═══ EXTRACTED MATERIAL

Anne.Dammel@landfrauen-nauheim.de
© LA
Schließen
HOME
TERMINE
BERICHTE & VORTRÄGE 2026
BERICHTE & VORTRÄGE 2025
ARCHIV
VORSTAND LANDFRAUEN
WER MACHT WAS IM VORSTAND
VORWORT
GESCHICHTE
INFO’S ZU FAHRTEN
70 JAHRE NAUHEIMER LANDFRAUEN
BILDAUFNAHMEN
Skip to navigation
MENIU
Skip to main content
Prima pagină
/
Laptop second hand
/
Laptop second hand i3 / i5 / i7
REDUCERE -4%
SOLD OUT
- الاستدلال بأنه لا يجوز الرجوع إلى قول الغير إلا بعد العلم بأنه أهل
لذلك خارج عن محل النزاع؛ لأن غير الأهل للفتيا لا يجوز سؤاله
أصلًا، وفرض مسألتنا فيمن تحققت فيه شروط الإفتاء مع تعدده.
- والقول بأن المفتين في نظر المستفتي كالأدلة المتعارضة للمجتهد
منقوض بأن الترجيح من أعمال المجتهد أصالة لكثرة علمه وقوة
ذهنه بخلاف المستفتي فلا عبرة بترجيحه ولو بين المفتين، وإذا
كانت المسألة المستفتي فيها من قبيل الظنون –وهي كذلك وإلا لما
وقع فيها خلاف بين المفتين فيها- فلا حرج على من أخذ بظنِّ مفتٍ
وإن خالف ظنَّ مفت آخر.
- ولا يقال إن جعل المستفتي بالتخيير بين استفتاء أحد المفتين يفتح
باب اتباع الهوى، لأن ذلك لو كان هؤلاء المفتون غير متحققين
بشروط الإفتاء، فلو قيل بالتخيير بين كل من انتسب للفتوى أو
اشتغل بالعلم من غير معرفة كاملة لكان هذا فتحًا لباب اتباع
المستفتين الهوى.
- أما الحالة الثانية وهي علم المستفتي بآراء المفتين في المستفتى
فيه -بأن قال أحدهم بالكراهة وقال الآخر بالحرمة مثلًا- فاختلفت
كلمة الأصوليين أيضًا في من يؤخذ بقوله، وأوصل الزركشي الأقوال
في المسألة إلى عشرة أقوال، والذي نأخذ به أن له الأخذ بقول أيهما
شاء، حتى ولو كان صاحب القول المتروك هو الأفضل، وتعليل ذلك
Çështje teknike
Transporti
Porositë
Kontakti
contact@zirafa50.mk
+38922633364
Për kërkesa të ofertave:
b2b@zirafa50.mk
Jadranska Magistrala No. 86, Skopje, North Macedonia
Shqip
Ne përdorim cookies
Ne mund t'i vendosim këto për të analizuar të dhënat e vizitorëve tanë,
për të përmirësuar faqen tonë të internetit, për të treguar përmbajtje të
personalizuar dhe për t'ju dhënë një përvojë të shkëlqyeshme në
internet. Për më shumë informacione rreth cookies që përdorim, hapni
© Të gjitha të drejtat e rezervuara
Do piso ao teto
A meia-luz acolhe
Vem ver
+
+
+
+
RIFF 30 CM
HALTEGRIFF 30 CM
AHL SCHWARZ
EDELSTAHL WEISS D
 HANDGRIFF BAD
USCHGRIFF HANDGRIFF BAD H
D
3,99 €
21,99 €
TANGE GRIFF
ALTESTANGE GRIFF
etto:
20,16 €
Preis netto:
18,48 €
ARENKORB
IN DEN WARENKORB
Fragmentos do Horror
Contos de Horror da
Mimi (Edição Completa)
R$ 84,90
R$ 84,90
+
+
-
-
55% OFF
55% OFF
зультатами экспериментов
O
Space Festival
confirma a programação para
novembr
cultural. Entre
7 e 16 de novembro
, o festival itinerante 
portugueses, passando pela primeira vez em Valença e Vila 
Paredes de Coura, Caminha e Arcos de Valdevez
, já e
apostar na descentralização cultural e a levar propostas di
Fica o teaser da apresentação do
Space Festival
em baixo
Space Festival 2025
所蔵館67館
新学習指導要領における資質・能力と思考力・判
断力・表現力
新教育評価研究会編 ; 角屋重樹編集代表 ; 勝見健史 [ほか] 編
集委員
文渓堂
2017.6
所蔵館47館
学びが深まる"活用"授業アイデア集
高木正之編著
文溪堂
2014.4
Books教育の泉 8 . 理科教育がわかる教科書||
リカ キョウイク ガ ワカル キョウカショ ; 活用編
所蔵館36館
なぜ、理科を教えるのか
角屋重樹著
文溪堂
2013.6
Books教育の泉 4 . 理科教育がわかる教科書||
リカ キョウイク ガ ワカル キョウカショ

══════

WHAT YOU ARE ASKED TO DO: Set down exactly, and only, the lines from the one containing "بشروط الإفتاء، فلو" through the final line of the entries above.

RESPONSE TO THIS EXERCISE:
بشروط الإفتاء، فلو قيل بالتخيير بين كل من انتسب للفتوى أو
اشتغل بالعلم من غير معرفة كاملة لكان هذا فتحًا لباب اتباع
المستفتين الهوى.
- أما الحالة الثانية وهي علم المستفتي بآراء المفتين في المستفتى
فيه -بأن قال أحدهم بالكراهة وقال الآخر بالحرمة مثلًا- فاختلفت
كلمة الأصوليين أيضًا في من يؤخذ بقوله، وأوصل الزركشي الأقوال
في المسألة إلى عشرة أقوال، والذي نأخذ به أن له الأخذ بقول أيهما
شاء، حتى ولو كان صاحب القول المتروك هو الأفضل، وتعليل ذلك
Çështje teknike
Transporti
Porositë
Kontakti
contact@zirafa50.mk
+38922633364
Për kërkesa të ofertave:
b2b@zirafa50.mk
Jadranska Magistrala No. 86, Skopje, North Macedonia
Shqip
Ne përdorim cookies
Ne mund t'i vendosim këto për të analizuar të dhënat e vizitorëve tanë,
për të përmirësuar faqen tonë të internetit, për të treguar përmbajtje të
personalizuar dhe për t'ju dhënë një përvojë të shkëlqyeshme në
internet. Për më shumë informacione rreth cookies që përdorim, hapni
© Të gjitha të drejtat e rezervuara
Do piso ao teto
A meia-luz acolhe
Vem ver
+
+
+
+
RIFF 30 CM
HALTEGRIFF 30 CM
AHL SCHWARZ
EDELSTAHL WEISS D
 HANDGRIFF BAD
USCHGRIFF HANDGRIFF BAD H
D
3,99 €
21,99 €
TANGE GRIFF
ALTESTANGE GRIFF
etto:
20,16 €
Preis netto:
18,48 €
ARENKORB
IN DEN WARENKORB
Fragmentos do Horror
Contos de Horror da
Mimi (Edição Completa)
R$ 84,90
R$ 84,90
+
+
-
-
55% OFF
55% OFF
зультатами экспериментов
O
Space Festival
confirma a programação para
novembr
cultural. Entre
7 e 16 de novembro
, o festival itinerante 
portugueses, passando pela primeira vez em Valença e Vila 
Paredes de Coura, Caminha e Arcos de Valdevez
, já e
apostar na descentralização cultural e a levar propostas di
Fica o teaser da apresentação do
Space Festival
em baixo
Space Festival 2025
所蔵館67館
新学習指導要領における資質・能力と思考力・判
断力・表現力
新教育評価研究会編 ; 角屋重樹編集代表 ; 勝見健史 [ほか] 編
集委員
文渓堂
2017.6
所蔵館47館
学びが深まる"活用"授業アイデア集
高木正之編著
文溪堂
2014.4
Books教育の泉 8 . 理科教育がわかる教科書||
リカ キョウイク ガ ワカル キョウカショ ; 活用編
所蔵館36館
なぜ、理科を教えるのか
角屋重樹著
文溪堂
2013.6
Books教育の泉 4 . 理科教育がわかる教科書||
リカ キョウイク ガ ワカル キョウカショ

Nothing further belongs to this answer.